▶ [Job 1]:
Convert the listing below, from its first line down to and including the line containing "презентація дослідницьких пропозицій", into a JSON list of strings, with one string per line and blank lines left out.
===
I'm passing all files except druntime files via the command line.  druntime files are imported via -Isource/runtime.   But essentially yes, I'm compiling the entire application in one command so I can get cross-module inlining.

I tried moving all runtime files to the command line, but I get errors about __entrypoint.

cc1d: error: module __entrypoint is in file '__entrypoint.d' which cannot be read
Specify path to file '__entrypoint.d' with -I switch


> If that is the case, you should definitely compile with -fwhole-program.  I suspect that may cut down your compilation time by half or even more.

If I only import __entrypoint.d and pass the rest of the runtime files on the command line and compile with -fwhole-program, it compiles in 5s, but I only get an 8byte binary.  I suspect this is due to the error above about __entrypoint.  That is, if there's no entry point, the whole program gets garbage collected.

I think you might be on to something here though.

I'm out of time now; gotta catch a plane soon.  I'll try to do more troubleshooting when I return.
===
▶ [Job 2]:
In the forum post, how long did compiling with -fwhole-program take when only __entrypoint.d was imported, and what size binary did it produce?

▶ [Recorded information]:
===
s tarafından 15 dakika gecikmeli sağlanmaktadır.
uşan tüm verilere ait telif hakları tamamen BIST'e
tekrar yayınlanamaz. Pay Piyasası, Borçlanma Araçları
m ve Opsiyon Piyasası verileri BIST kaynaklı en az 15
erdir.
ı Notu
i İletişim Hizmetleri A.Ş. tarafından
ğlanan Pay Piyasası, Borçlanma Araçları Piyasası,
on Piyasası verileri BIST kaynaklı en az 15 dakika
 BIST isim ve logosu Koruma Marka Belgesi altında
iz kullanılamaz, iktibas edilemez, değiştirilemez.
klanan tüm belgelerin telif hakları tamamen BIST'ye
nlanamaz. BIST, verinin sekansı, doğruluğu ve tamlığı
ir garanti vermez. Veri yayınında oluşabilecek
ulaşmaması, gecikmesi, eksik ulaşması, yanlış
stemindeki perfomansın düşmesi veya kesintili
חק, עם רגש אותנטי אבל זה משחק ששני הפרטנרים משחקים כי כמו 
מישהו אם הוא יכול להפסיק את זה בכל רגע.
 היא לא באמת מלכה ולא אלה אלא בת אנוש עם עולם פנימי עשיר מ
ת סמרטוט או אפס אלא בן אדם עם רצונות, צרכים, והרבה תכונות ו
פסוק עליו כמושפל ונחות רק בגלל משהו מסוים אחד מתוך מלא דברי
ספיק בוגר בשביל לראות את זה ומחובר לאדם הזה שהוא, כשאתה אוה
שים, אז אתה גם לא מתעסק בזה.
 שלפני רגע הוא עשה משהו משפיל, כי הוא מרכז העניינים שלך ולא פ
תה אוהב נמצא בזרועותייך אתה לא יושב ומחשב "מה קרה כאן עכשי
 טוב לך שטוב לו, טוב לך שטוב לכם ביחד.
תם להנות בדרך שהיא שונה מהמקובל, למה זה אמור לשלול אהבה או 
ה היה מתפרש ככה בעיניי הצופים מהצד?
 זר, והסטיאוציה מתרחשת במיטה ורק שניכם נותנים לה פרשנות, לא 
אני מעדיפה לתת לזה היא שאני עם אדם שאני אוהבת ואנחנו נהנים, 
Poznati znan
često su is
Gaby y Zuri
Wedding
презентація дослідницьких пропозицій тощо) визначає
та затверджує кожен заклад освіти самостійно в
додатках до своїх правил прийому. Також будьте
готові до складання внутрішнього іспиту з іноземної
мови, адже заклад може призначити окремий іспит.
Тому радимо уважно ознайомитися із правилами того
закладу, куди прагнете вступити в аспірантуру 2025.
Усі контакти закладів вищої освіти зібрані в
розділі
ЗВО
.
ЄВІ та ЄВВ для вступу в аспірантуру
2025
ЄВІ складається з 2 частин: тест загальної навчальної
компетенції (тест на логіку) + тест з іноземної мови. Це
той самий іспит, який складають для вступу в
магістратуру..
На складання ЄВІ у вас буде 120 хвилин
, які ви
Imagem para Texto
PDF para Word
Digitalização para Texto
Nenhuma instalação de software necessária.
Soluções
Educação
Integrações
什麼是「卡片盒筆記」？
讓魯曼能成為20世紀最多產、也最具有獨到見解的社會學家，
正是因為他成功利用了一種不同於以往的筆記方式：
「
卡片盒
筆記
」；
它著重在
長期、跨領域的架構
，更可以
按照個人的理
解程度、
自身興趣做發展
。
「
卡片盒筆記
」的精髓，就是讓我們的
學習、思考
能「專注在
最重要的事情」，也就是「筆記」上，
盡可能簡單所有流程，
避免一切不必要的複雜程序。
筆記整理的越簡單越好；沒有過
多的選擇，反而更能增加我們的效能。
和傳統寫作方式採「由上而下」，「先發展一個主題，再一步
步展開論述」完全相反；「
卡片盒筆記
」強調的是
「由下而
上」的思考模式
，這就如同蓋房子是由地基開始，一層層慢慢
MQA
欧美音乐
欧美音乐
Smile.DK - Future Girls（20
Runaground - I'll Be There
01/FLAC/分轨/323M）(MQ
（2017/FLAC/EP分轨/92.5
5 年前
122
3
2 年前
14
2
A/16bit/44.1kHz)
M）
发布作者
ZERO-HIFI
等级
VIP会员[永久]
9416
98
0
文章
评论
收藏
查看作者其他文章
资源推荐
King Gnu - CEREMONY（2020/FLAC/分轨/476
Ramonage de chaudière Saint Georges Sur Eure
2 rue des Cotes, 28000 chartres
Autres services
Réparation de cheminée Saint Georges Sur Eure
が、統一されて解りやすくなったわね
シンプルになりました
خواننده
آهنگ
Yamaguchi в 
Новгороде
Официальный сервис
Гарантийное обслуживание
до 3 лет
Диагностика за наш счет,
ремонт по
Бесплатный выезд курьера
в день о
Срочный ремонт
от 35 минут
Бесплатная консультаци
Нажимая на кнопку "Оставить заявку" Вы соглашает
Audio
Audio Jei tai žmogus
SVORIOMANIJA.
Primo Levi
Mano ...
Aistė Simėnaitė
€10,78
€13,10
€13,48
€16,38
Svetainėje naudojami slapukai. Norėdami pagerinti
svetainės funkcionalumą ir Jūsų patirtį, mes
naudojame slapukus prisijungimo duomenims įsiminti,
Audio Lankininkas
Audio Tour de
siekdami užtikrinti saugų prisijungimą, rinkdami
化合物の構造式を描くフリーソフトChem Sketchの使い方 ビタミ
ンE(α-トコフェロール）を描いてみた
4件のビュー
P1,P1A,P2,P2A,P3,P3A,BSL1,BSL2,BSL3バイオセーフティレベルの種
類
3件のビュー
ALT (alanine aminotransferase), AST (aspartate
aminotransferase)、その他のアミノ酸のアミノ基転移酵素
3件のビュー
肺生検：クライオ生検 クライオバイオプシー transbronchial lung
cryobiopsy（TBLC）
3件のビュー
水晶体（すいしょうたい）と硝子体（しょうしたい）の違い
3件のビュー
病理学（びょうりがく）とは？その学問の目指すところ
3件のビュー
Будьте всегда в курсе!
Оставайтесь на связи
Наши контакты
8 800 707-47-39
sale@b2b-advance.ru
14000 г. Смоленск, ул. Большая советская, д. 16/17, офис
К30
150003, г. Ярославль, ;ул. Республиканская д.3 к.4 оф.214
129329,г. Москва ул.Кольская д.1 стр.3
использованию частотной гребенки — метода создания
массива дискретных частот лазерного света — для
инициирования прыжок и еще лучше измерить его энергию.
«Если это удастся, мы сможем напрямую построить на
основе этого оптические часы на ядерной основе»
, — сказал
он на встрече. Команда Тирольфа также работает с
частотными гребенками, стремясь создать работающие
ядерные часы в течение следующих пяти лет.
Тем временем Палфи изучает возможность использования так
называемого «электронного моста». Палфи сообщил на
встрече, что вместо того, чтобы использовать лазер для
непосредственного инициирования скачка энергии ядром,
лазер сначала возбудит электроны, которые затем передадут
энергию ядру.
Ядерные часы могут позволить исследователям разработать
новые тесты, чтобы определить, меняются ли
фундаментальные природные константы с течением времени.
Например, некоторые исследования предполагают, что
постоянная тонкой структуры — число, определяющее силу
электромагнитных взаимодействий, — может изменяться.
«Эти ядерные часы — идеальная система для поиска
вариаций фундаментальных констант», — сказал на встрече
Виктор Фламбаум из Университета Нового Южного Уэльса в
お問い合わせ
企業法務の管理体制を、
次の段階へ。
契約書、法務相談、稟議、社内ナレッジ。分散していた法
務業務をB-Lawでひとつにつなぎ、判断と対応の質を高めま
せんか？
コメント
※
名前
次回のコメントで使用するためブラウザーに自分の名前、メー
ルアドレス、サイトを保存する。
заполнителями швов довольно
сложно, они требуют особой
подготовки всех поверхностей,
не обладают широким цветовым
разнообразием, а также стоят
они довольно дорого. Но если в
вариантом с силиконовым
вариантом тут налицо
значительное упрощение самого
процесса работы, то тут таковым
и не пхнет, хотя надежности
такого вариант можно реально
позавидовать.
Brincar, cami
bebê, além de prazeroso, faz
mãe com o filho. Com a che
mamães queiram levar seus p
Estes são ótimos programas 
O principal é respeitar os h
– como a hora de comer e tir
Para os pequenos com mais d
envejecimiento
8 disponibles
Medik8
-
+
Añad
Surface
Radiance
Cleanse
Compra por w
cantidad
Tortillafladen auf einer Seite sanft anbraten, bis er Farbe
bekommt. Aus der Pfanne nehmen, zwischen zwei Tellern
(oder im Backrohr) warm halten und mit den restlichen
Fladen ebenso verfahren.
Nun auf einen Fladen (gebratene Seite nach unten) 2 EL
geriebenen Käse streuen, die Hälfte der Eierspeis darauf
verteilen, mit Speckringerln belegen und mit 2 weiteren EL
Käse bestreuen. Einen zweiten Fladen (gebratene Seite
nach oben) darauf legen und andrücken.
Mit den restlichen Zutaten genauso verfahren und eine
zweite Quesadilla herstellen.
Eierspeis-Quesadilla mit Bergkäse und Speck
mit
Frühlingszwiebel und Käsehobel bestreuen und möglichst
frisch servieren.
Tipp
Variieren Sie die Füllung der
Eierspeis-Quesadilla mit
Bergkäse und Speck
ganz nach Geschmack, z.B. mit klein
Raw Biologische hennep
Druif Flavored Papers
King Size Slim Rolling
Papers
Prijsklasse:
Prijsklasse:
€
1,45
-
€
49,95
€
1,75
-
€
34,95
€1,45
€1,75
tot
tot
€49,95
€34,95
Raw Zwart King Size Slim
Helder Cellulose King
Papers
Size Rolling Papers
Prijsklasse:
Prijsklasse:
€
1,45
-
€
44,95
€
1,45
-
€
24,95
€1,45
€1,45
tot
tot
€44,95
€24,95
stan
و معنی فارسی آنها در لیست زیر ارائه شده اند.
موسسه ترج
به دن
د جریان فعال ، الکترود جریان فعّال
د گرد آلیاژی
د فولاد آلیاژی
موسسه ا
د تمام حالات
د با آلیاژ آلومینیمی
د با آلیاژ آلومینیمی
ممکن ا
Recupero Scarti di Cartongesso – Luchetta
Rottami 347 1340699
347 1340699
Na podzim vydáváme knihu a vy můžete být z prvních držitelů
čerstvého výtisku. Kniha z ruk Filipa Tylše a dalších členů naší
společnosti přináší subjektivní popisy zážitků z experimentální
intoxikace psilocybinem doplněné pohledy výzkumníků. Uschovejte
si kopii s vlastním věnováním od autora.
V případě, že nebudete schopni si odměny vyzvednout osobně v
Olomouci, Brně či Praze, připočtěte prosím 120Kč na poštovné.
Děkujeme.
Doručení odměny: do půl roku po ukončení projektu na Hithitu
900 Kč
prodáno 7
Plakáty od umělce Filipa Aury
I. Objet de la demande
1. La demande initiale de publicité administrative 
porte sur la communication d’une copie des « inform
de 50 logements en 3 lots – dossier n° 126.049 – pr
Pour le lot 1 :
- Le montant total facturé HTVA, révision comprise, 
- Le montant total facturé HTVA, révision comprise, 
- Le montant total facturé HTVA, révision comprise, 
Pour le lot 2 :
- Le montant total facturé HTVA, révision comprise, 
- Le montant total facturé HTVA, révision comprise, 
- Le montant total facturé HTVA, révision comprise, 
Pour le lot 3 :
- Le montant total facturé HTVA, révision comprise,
===
▶ [Expected output 1]:
[
  "s tarafından 15 dakika gecikmeli sağlanmaktadır.",
  "uşan tüm verilere ait telif hakları tamamen BIST'e",
  "tekrar yayınlanamaz. Pay Piyasası, Borçlanma Araçları",
  "m ve Opsiyon Piyasası verileri BIST kaynaklı en az 15",
  "erdir.",
  "ı Notu",
  "i İletişim Hizmetleri A.Ş. tarafından",
  "ğlanan Pay Piyasası, Borçlanma Araçları Piyasası,",
  "on Piyasası verileri BIST kaynaklı en az 15 dakika",
  " BIST isim ve logosu Koruma Marka Belgesi altında",
  "iz kullanılamaz, iktibas edilemez, değiştirilemez.",
  "klanan tüm belgelerin telif hakları tamamen BIST'ye",
  "nlanamaz. BIST, verinin sekansı, doğruluğu ve tamlığı",
  "ir garanti vermez. Veri yayınında oluşabilecek",
  "ulaşmaması, gecikmesi, eksik ulaşması, yanlış",
  "stemindeki perfomansın düşmesi veya kesintili",
  "חק, עם רגש אותנטי אבל זה משחק ששני הפרטנרים משחקים כי כמו ",
  "מישהו אם הוא יכול להפסיק את זה בכל רגע.",
  " היא לא באמת מלכה ולא אלה אלא בת אנוש עם עולם פנימי עשיר מ",
  "ת סמרטוט או אפס אלא בן אדם עם רצונות, צרכים, והרבה תכונות ו",
  "פסוק עליו כמושפל ונחות רק בגלל משהו מסוים אחד מתוך מלא דברי",
  "ספיק בוגר בשביל לראות את זה ומחובר לאדם הזה שהוא, כשאתה אוה",
  "שים, אז אתה גם לא מתעסק בזה.",
  " שלפני רגע הוא עשה משהו משפיל, כי הוא מרכז העניינים שלך ולא פ",
  "תה אוהב נמצא בזרועותייך אתה לא יושב ומחשב \"מה קרה כאן עכשי",
  " טוב לך שטוב לו, טוב לך שטוב לכם ביחד.",
  "תם להנות בדרך שהיא שונה מהמקובל, למה זה אמור לשלול אהבה או ",
  "ה היה מתפרש ככה בעיניי הצופים מהצד?",
  " זר, והסטיאוציה מתרחשת במיטה ורק שניכם נותנים לה פרשנות, לא ",
  "אני מעדיפה לתת לזה היא שאני עם אדם שאני אוהבת ואנחנו נהנים, ",
  "Poznati znan",
  "često su is",
  "Gaby y Zuri",
  "Wedding",
  "презентація дослідницьких пропозицій тощо) визначає"
]

▶ [Expected output 2]:
It took 5 seconds and produced only an 8-byte binary.